We ended up solving this in two different ways:
- We modified our models to allow for detaching and reattaching to the database context. Before serialization, the object is detached, so it has no controlling database context. On deserialization, we attach it to the current context. This isn’t as fast as grabbing an attached object out of a cache (such as the old per-request prefetch cache mentioned earlier), but ends up incurring minimal overhead for the common case.

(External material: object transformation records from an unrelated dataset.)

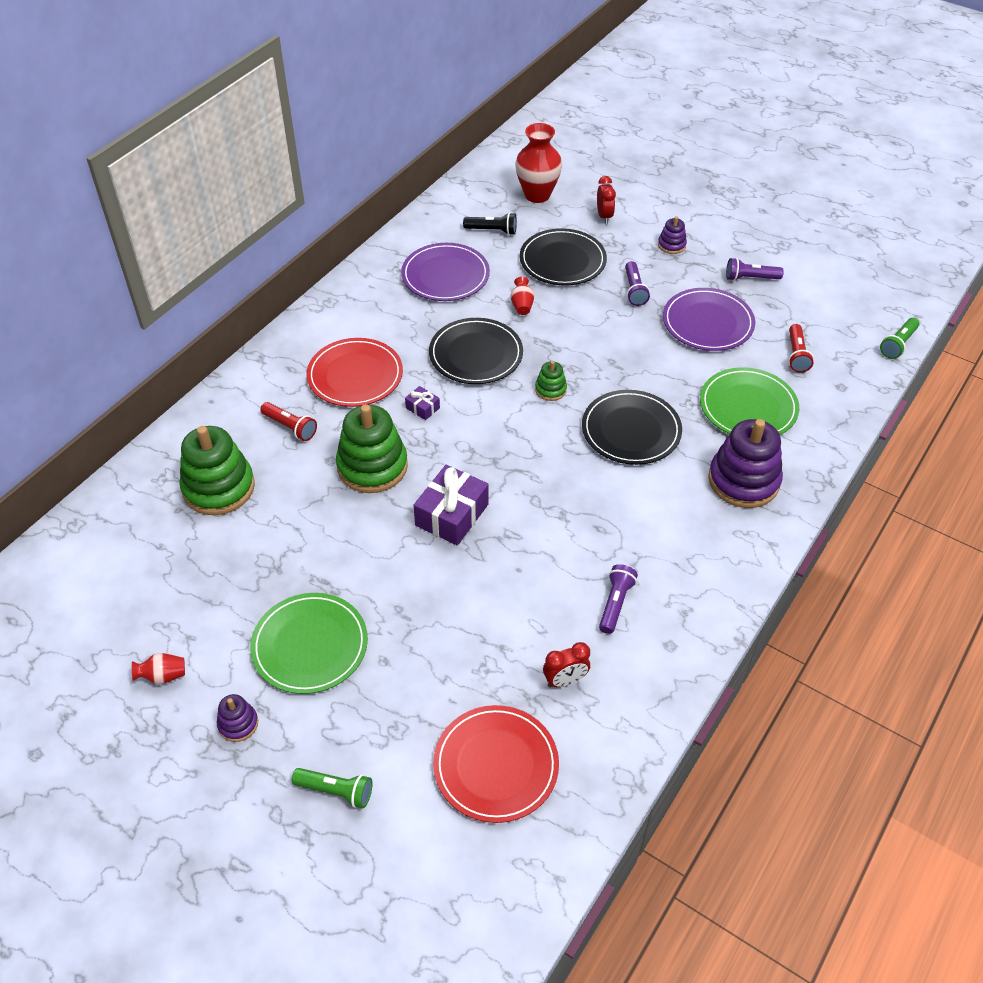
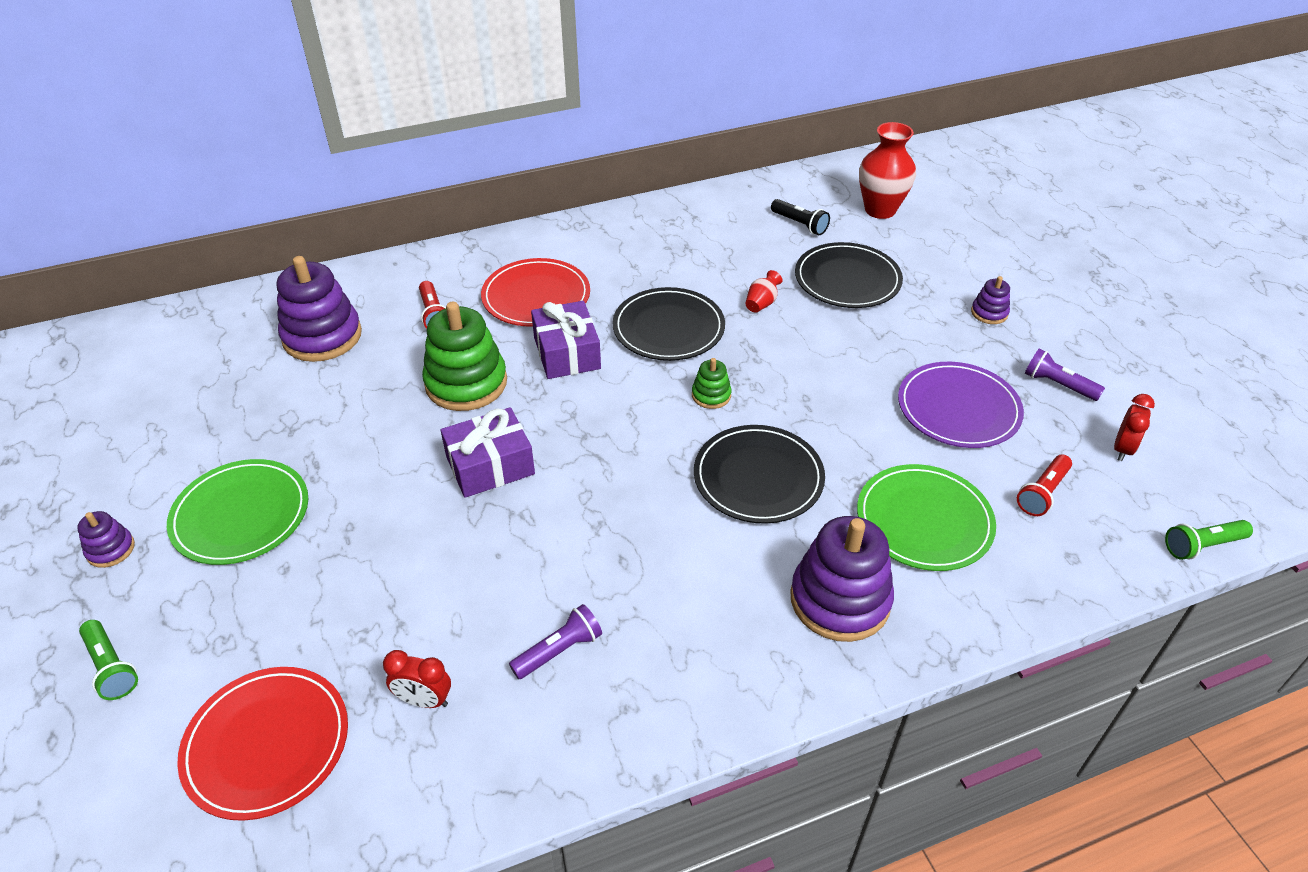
camera: 35 degrees right, 5 degrees down
red vase [132,653,185,685] -> none
green stacking toy [179,426,255,515] -> purple stacking toy [277,256,362,362]
purple plate [401,243,490,301] -> none
purple gift [405,386,440,420] -> purple gift [531,301,601,379], size x2.09
red clock [597,176,616,224] -> red clock moved to [1114,394,1155,461]
purple flashlight [625,261,650,306] -> none

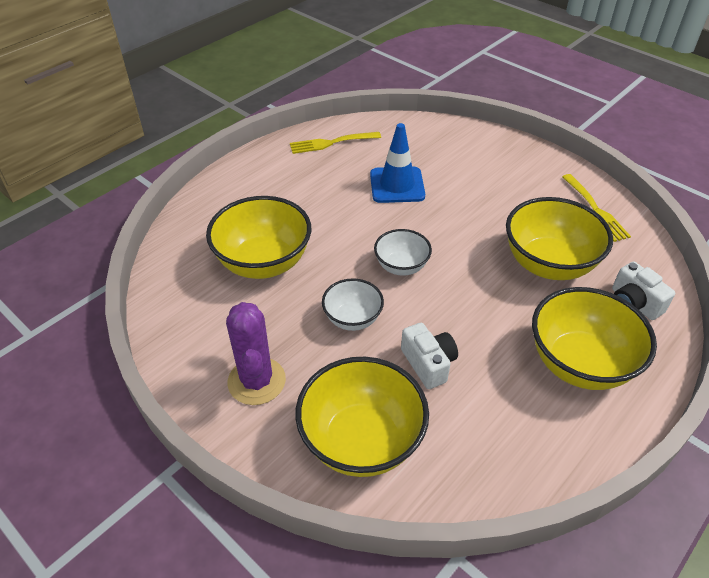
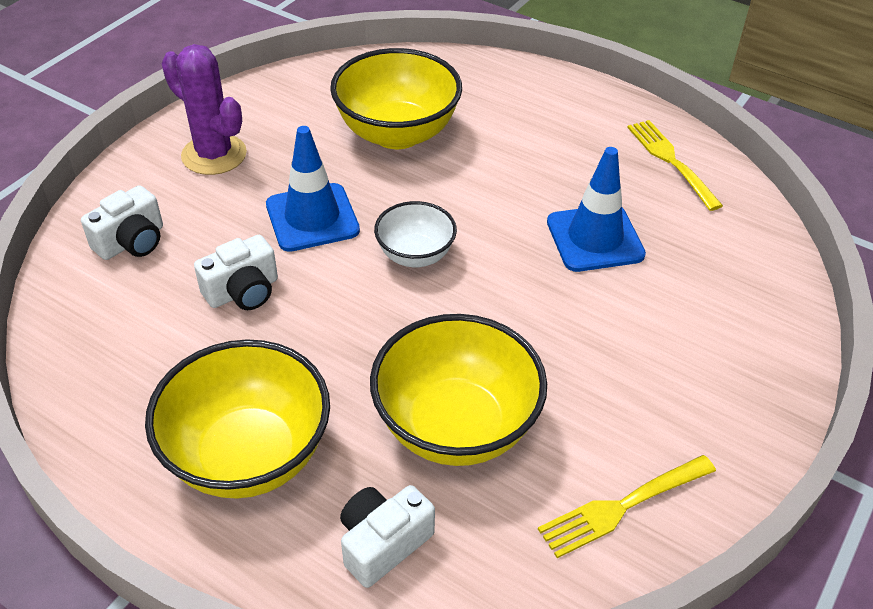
camera: 80 degrees right, 0 degrees up
purple cactus [226,302,286,405] -> purple cactus turned 60 degrees clockwise [162,44,247,175]
yellow bowl [295,357,429,477] -> white camera [81,185,163,260]
white bowl [322,278,384,331] -> blue traffic cone [266,126,360,252]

- We also had to modify our models to know that they might not have come from the DB. We rely heavily on signal handlers to make changes in a given model class propagate to all the parts of Kiln that need to be notified. These were firing erroneously as the deserialization code set piles of properties. The fix we came up with was to suppress signals for deserializing objects—which, since most of our model modifications are done by T4 templates anyway, was very easy to do in a DRY manner.
With these two changes, we were able to reliably store LINQ database entities in Memcache, get them back out, and work with them.
It was easy enough to verify that the number of queries was down, but would the caching code make a real difference?
I think this graph of what load looks like on one of our DB boxes, before and after the caching deployment, says more than I could in several paragraphs of text:
We’ve cut the amount of data we’re getting from SQL by 75%.
The benefits we’re seeing are already impressive. We have faster load times and less DB traffic. But we can still do a lot more: now that we have the outlines of a caching framework, we can continue to profile and to move more of our expensive queries into the cache. Based on what we’ve seen so far, this should yield immediate and real benefits to our Kiln On Demand customers.